- Genre: Game show
- Created by: Marc Summers
- Directed by: Richard S. Kline
- Presented by: Marc Summers
- Announcer: Greg Berg
- Country of origin: United States
- No. of seasons: 1

Production
- Producers: Marc Summers Michael J. Freeman PhD 2XL Licensor
- Running time: 30 Minutes
- Production companies: Marc Summers Productions The Summit Media Group

Original release
- Network: Syndication
- Release: September 18, 1993 – May 21, 1994

= Pick Your Brain =

Pick Your Brain is an American syndicated game show that featured children as contestants. The series ran on weekends for one year, debuting on September 18, 1993, and running until May 21, 1994. Pick Your Brain was created by Marc Summers, who also served as its host and executive producer. He was assisted by a giant robot named 2-XL, based on the Tiger Electronics toy of the same name and voiced by Greg Berg.

Pick Your Brain was produced by Marc Summers Productions and The Summit Media Group, and was distributed by Rysher TPE.

==Gameplay==
Three children competed in a three-round game.

===Round one===
Round one was a memory-based quiz round. To start, 2-XL gave the children a choice of two characters at the beginning of the round. The children would then vote secretly as to which one they wanted to see. After the children made their selection a short film was shown to them, with Summers either playing the character in question or someone else telling a story about the character. After the film was shown Summers asked a series of seven toss-up questions about it. To answer, a player pushed a brain-shaped buzzer and the first to buzz in got to try the question; players could not buzz in until Summers read the entire question. Only one answer was allowed per question, and any child who gave a correct answer earned 25 points, for a maximum of 175 points if a player got all 7 correct. If someone failed to answer correctly/at all or none of the three children buzzed in, 2-XL would give the answer himself.

At the end of the first round 2-XL asked a question to the home viewers and revealed the answer before the beginning of the second round.

===Round two===
In the second round all three players were joined on stage by an adult companion, who would assist them in playing. For this round 2-XL displayed three games in his window and shuffled them randomly. In order to choose a game the child had to hit one of three buttons below the window and played whatever game was displayed. Each game was conducted the same way- all three were worth a maximum of 250 points and the objectives were always to complete as many of five parts as possible.

The combined maximum point total a player could win was 425(175 points in round one and 250 points in round two).

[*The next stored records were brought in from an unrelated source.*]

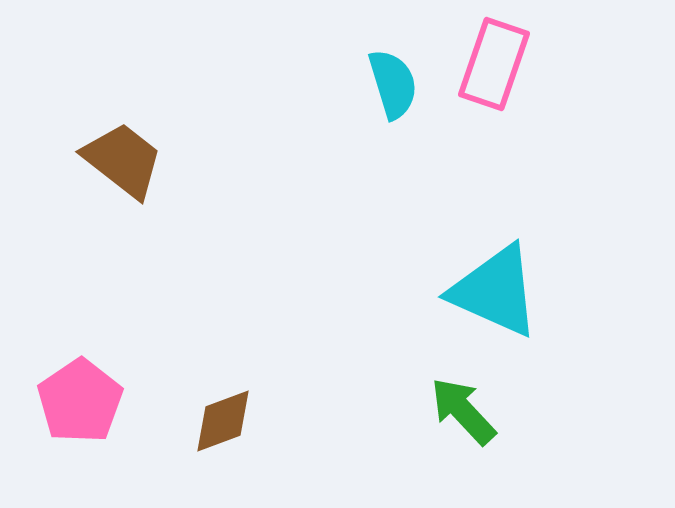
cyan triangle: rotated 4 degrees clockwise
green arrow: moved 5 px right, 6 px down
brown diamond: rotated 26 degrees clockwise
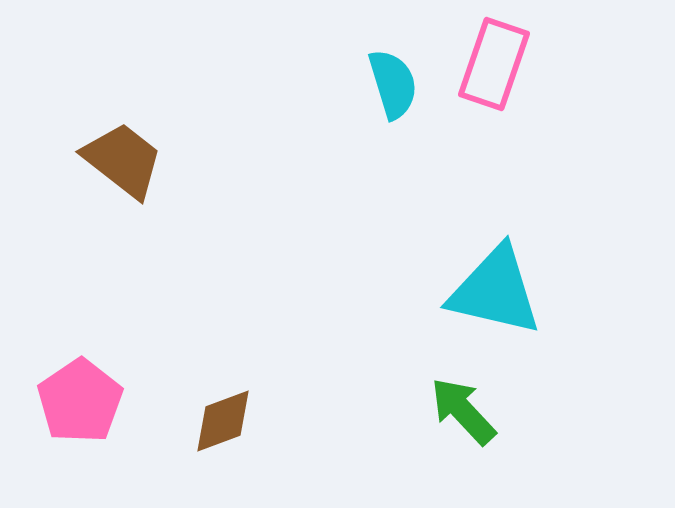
cyan triangle: rotated 11 degrees counterclockwise
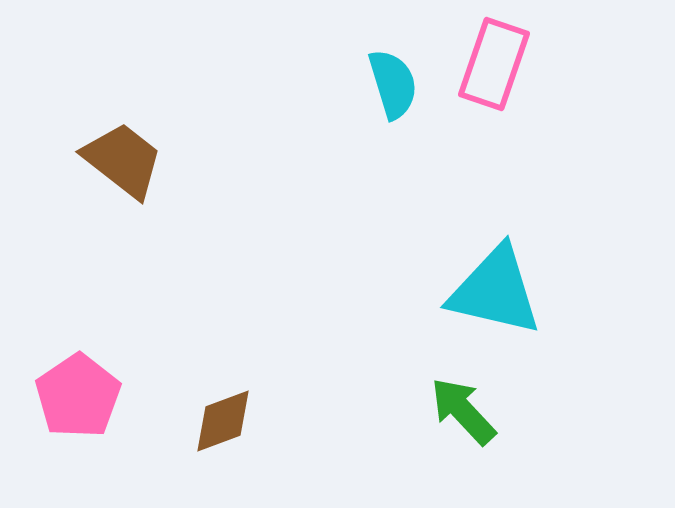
pink pentagon: moved 2 px left, 5 px up
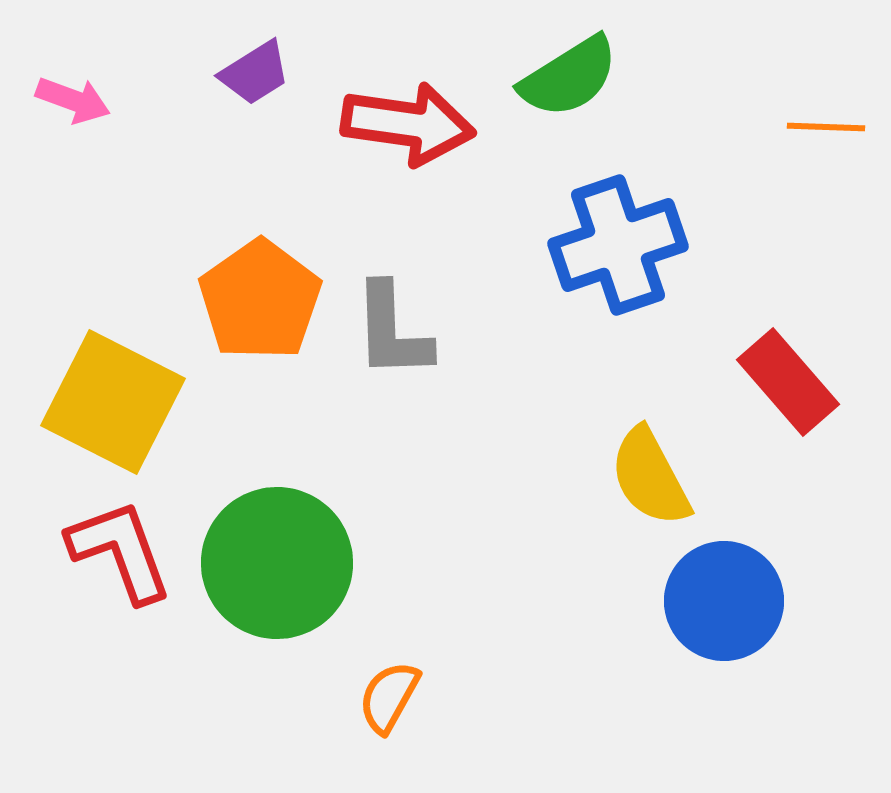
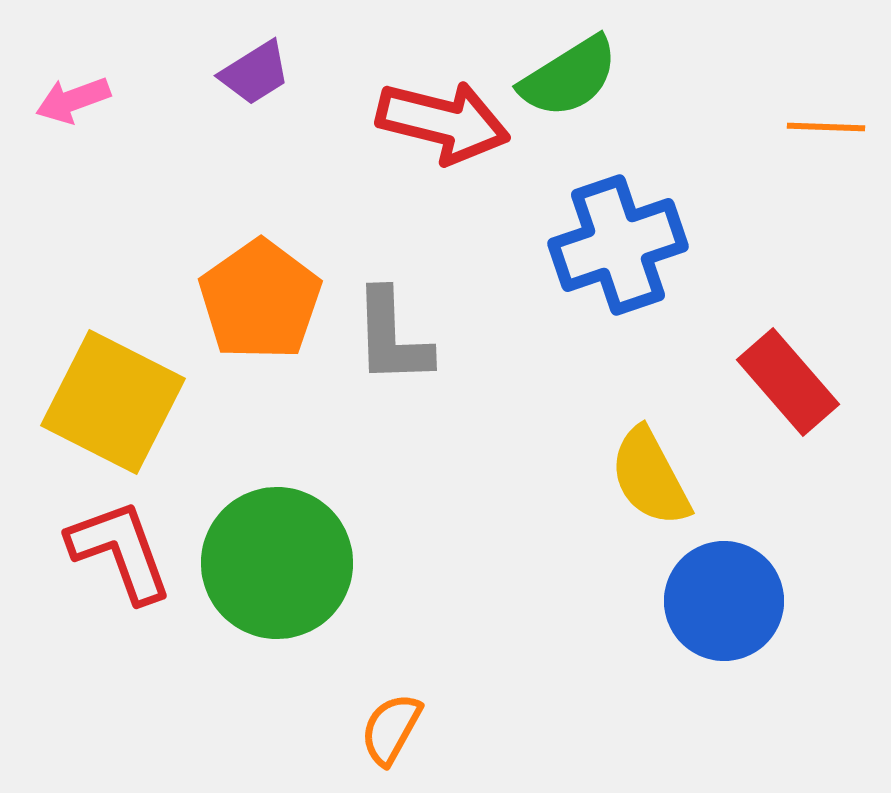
pink arrow: rotated 140 degrees clockwise
red arrow: moved 35 px right, 2 px up; rotated 6 degrees clockwise
gray L-shape: moved 6 px down
orange semicircle: moved 2 px right, 32 px down
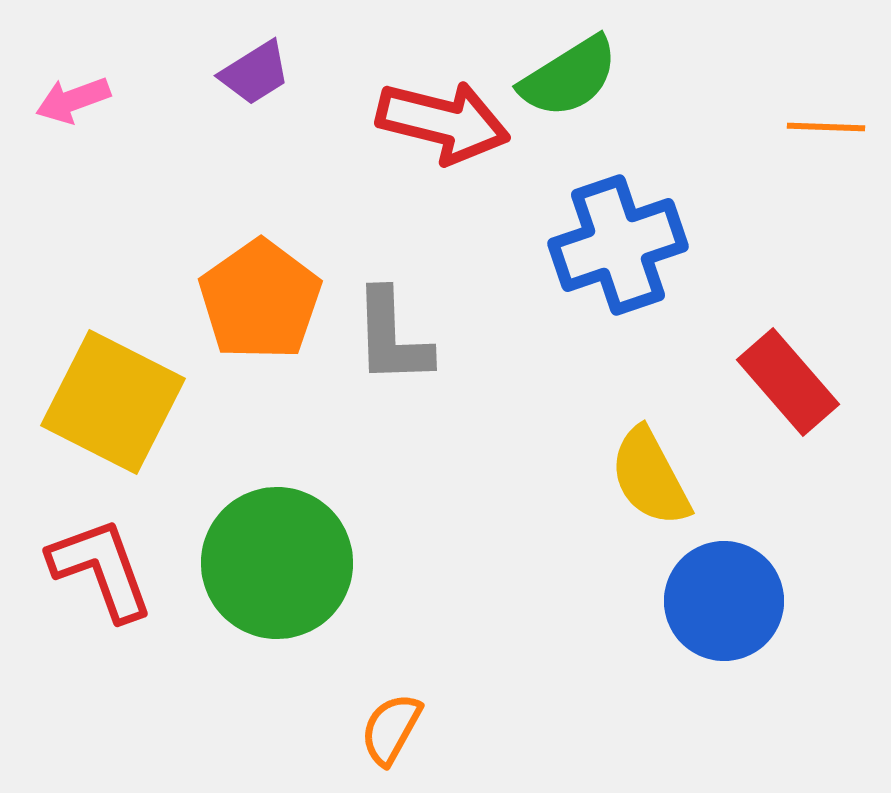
red L-shape: moved 19 px left, 18 px down
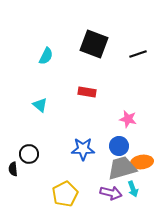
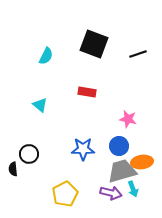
gray trapezoid: moved 3 px down
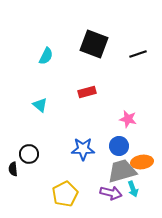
red rectangle: rotated 24 degrees counterclockwise
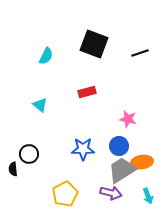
black line: moved 2 px right, 1 px up
gray trapezoid: moved 1 px up; rotated 16 degrees counterclockwise
cyan arrow: moved 15 px right, 7 px down
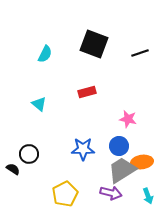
cyan semicircle: moved 1 px left, 2 px up
cyan triangle: moved 1 px left, 1 px up
black semicircle: rotated 128 degrees clockwise
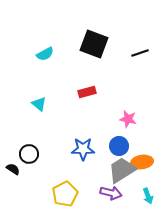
cyan semicircle: rotated 36 degrees clockwise
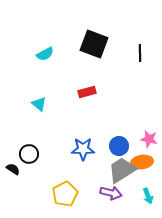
black line: rotated 72 degrees counterclockwise
pink star: moved 21 px right, 20 px down
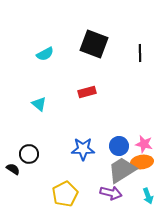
pink star: moved 5 px left, 5 px down
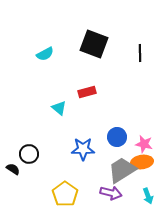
cyan triangle: moved 20 px right, 4 px down
blue circle: moved 2 px left, 9 px up
yellow pentagon: rotated 10 degrees counterclockwise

The same three games were always featured:
- Phys-Quiz: The two players participated in a physical stunt lasting 60 seconds.
- 2 by 2: One of the players was given a subject, then given a choice of two subcategories for their partner to answer questions from.
- XL's Extra: The team that picked this was given a chance to win a bonus prize if they gave five answers to a question from a chosen subject. The players alternated giving answers, and the round ended if they got all five, took more than three seconds to answer, gave an incorrect answer, or repeated an answer.

===Round three===
This final round was played as a straight general knowledge quiz. This time, the children raced to light up five brains displayed in a line atop their podium. The first and second place players were given a head start while third place didn't get a headstart, with the leader receiving two free brains (and must give three correct answers) and the second place player get one (and must give four correct answers) while third place has no free brains (and must give five correct answers). If any of the scores were tied the children received the same amount of brains, corresponding with their place. As in the first round, Summers would read toss-up questions and the players would buzz in to answer. Unlike in the first round, players could interrupt the question, and if a player gave an incorrect answer, the other two could then buzz in and try to answer correctly. The first player to light up all five brains won the game, a $5,000 savings bond for their education (provided by Toys "R" Us), and advanced to the bonus round.

At the end of this round the children were each given a sweatshirt with the name/logo of a college or university they wished to attend when they got older.

===Bonus round===
The winning child was rejoined by their adult partner to play this round. 2-XL would display two prizes in his window and shuffle them around randomly. The child was given up to three tries to try and match one of them. One of the prizes was a trip of some sort, while the other was a smaller prize or $1,000. In order to pick a prize the child would hit one of 2-XL's four buttons, which locked the choice and place and couldn't be pressed again once it was hit. Whichever prize the child matched was the one they won.